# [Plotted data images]
------------------------------------

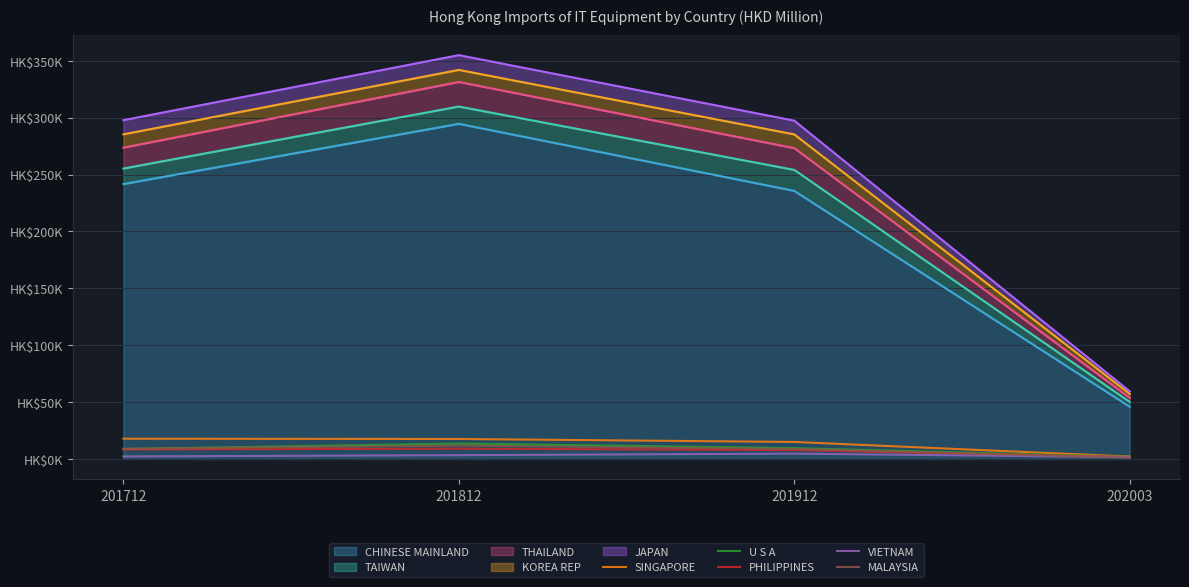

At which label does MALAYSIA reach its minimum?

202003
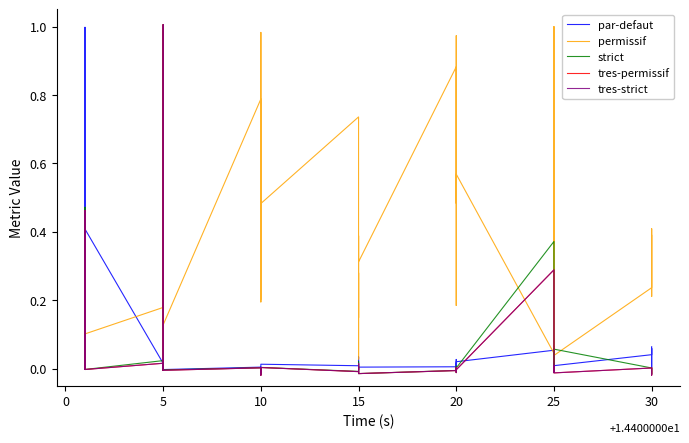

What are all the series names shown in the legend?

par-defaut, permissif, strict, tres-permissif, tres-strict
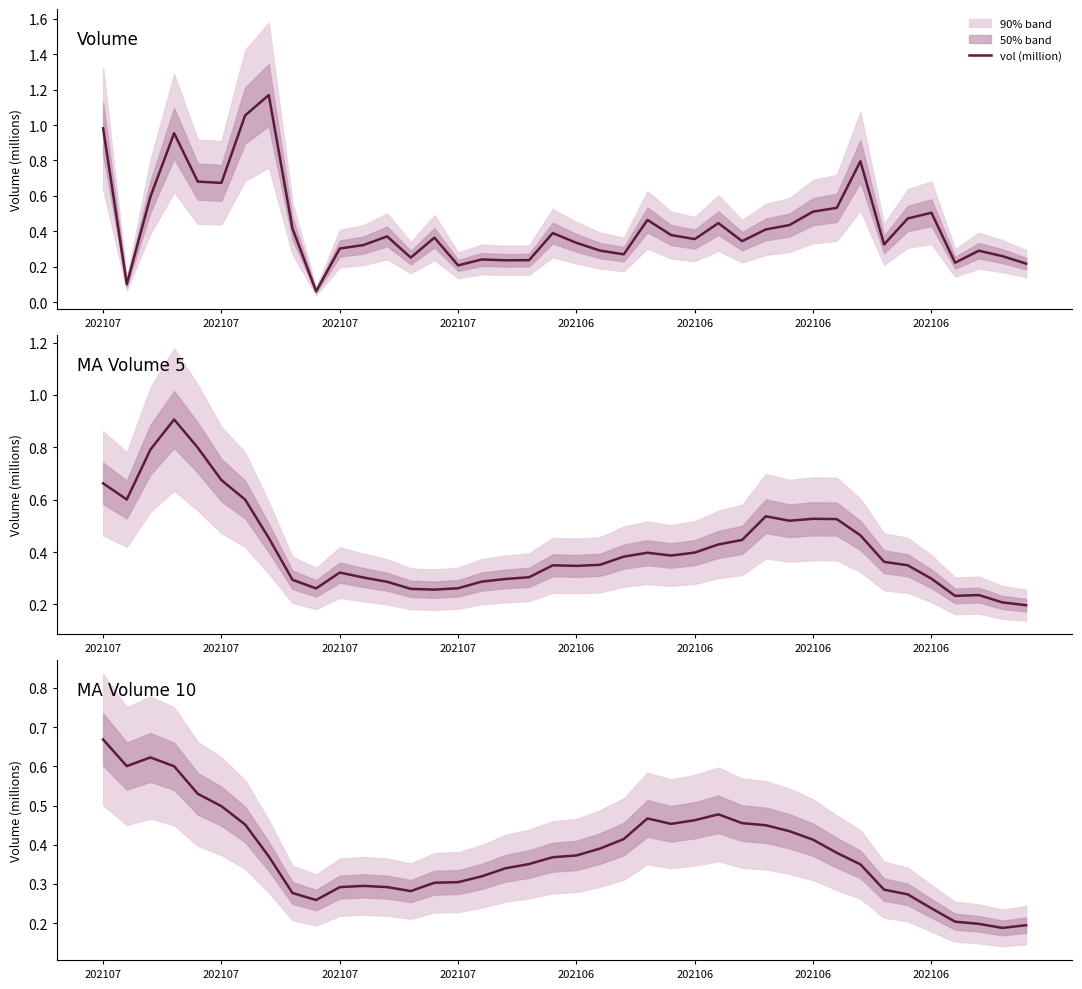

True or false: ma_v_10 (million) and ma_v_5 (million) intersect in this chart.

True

------------------------------------

# [What the task requires]
Reproduce verbatim every line of the data, starting with the line that contains "True or false: ma_v_10" and continuing through the final line.

# [Worked solution]
True or false: ma_v_10 (million) and ma_v_5 (million) intersect in this chart.

True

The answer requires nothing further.